::: Data for this exercise :::

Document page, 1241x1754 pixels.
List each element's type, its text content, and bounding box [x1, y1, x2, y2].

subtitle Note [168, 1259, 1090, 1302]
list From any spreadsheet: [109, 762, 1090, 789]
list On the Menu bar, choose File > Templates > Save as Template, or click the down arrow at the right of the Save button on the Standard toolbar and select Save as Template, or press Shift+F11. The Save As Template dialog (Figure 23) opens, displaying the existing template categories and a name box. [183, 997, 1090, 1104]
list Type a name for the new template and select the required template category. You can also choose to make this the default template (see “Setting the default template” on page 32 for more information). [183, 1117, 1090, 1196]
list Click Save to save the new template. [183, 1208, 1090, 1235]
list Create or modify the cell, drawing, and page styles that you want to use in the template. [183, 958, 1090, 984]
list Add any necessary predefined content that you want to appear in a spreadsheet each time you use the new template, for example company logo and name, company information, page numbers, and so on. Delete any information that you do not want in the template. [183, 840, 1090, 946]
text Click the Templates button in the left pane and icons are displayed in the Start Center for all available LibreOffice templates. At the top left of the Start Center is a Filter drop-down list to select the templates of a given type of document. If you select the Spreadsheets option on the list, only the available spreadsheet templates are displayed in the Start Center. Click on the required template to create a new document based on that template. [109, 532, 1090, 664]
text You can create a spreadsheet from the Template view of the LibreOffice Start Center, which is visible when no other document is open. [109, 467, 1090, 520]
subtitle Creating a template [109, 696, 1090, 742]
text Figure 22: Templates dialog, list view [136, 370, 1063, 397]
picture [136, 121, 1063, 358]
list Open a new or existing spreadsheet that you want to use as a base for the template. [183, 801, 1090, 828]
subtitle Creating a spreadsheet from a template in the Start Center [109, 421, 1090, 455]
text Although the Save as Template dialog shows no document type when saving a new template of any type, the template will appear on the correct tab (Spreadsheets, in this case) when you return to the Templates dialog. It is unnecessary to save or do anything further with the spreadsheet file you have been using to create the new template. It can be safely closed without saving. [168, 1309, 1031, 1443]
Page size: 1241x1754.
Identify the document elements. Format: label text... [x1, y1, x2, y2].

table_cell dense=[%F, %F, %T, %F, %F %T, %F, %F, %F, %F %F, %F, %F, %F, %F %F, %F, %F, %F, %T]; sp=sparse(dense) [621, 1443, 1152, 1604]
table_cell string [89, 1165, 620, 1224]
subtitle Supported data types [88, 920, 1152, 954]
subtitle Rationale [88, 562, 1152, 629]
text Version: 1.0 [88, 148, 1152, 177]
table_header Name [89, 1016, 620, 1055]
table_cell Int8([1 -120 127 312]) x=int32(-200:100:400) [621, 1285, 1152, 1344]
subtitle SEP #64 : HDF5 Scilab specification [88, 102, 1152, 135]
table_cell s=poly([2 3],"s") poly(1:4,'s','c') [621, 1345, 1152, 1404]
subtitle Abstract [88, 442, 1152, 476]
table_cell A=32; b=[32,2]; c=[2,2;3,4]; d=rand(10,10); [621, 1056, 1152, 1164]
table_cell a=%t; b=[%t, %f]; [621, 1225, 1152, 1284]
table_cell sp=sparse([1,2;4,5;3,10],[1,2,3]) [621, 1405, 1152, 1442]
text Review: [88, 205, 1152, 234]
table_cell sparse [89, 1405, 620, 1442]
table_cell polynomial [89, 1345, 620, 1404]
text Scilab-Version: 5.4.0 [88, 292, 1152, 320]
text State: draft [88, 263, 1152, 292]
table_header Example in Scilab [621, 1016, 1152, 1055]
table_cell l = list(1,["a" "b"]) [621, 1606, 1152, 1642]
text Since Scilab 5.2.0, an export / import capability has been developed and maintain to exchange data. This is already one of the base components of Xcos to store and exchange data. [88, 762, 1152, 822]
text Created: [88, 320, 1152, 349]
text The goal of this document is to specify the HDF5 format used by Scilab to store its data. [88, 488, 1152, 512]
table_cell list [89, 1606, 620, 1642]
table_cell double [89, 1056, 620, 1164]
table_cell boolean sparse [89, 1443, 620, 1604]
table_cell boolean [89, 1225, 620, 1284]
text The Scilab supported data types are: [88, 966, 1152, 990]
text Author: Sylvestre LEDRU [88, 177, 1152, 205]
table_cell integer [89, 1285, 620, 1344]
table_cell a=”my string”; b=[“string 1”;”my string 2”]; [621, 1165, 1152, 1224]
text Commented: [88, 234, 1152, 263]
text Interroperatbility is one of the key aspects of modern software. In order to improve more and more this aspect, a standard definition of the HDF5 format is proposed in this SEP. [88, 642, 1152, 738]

:::

| Exercise |
Copy every line of the data above word for word, with nothing changed.

| Exercise output |
Document page, 1241x1754 pixels.
List each element's type, its text content, and bounding box [x1, y1, x2, y2].

subtitle Note [168, 1259, 1090, 1302]
list From any spreadsheet: [109, 762, 1090, 789]
list On the Menu bar, choose File > Templates > Save as Template, or click the down arrow at the right of the Save button on the Standard toolbar and select Save as Template, or press Shift+F11. The Save As Template dialog (Figure 23) opens, displaying the existing template categories and a name box. [183, 997, 1090, 1104]
list Type a name for the new template and select the required template category. You can also choose to make this the default template (see “Setting the default template” on page 32 for more information). [183, 1117, 1090, 1196]
list Click Save to save the new template. [183, 1208, 1090, 1235]
list Create or modify the cell, drawing, and page styles that you want to use in the template. [183, 958, 1090, 984]
list Add any necessary predefined content that you want to appear in a spreadsheet each time you use the new template, for example company logo and name, company information, page numbers, and so on. Delete any information that you do not want in the template. [183, 840, 1090, 946]
text Click the Templates button in the left pane and icons are displayed in the Start Center for all available LibreOffice templates. At the top left of the Start Center is a Filter drop-down list to select the templates of a given type of document. If you select the Spreadsheets option on the list, only the available spreadsheet templates are displayed in the Start Center. Click on the required template to create a new document based on that template. [109, 532, 1090, 664]
text You can create a spreadsheet from the Template view of the LibreOffice Start Center, which is visible when no other document is open. [109, 467, 1090, 520]
subtitle Creating a template [109, 696, 1090, 742]
text Figure 22: Templates dialog, list view [136, 370, 1063, 397]
picture [136, 121, 1063, 358]
list Open a new or existing spreadsheet that you want to use as a base for the template. [183, 801, 1090, 828]
subtitle Creating a spreadsheet from a template in the Start Center [109, 421, 1090, 455]
text Although the Save as Template dialog shows no document type when saving a new template of any type, the template will appear on the correct tab (Spreadsheets, in this case) when you return to the Templates dialog. It is unnecessary to save or do anything further with the spreadsheet file you have been using to create the new template. It can be safely closed without saving. [168, 1309, 1031, 1443]
Page size: 1241x1754.
Identify the document elements. Format: label text... [x1, y1, x2, y2].

table_cell dense=[%F, %F, %T, %F, %F %T, %F, %F, %F, %F %F, %F, %F, %F, %F %F, %F, %F, %F, %T]; sp=sparse(dense) [621, 1443, 1152, 1604]
table_cell string [89, 1165, 620, 1224]
subtitle Supported data types [88, 920, 1152, 954]
subtitle Rationale [88, 562, 1152, 629]
text Version: 1.0 [88, 148, 1152, 177]
table_header Name [89, 1016, 620, 1055]
table_cell Int8([1 -120 127 312]) x=int32(-200:100:400) [621, 1285, 1152, 1344]
subtitle SEP #64 : HDF5 Scilab specification [88, 102, 1152, 135]
table_cell s=poly([2 3],"s") poly(1:4,'s','c') [621, 1345, 1152, 1404]
subtitle Abstract [88, 442, 1152, 476]
table_cell A=32; b=[32,2]; c=[2,2;3,4]; d=rand(10,10); [621, 1056, 1152, 1164]
table_cell a=%t; b=[%t, %f]; [621, 1225, 1152, 1284]
table_cell sp=sparse([1,2;4,5;3,10],[1,2,3]) [621, 1405, 1152, 1442]
text Review: [88, 205, 1152, 234]
table_cell sparse [89, 1405, 620, 1442]
table_cell polynomial [89, 1345, 620, 1404]
text Scilab-Version: 5.4.0 [88, 292, 1152, 320]
text State: draft [88, 263, 1152, 292]
table_header Example in Scilab [621, 1016, 1152, 1055]
table_cell l = list(1,["a" "b"]) [621, 1606, 1152, 1642]
text Since Scilab 5.2.0, an export / import capability has been developed and maintain to exchange data. This is already one of the base components of Xcos to store and exchange data. [88, 762, 1152, 822]
text Created: [88, 320, 1152, 349]
text The goal of this document is to specify the HDF5 format used by Scilab to store its data. [88, 488, 1152, 512]
table_cell list [89, 1606, 620, 1642]
table_cell double [89, 1056, 620, 1164]
table_cell boolean sparse [89, 1443, 620, 1604]
table_cell boolean [89, 1225, 620, 1284]
text The Scilab supported data types are: [88, 966, 1152, 990]
text Author: Sylvestre LEDRU [88, 177, 1152, 205]
table_cell integer [89, 1285, 620, 1344]
table_cell a=”my string”; b=[“string 1”;”my string 2”]; [621, 1165, 1152, 1224]
text Commented: [88, 234, 1152, 263]
text Interroperatbility is one of the key aspects of modern software. In order to improve more and more this aspect, a standard definition of the HDF5 format is proposed in this SEP. [88, 642, 1152, 738]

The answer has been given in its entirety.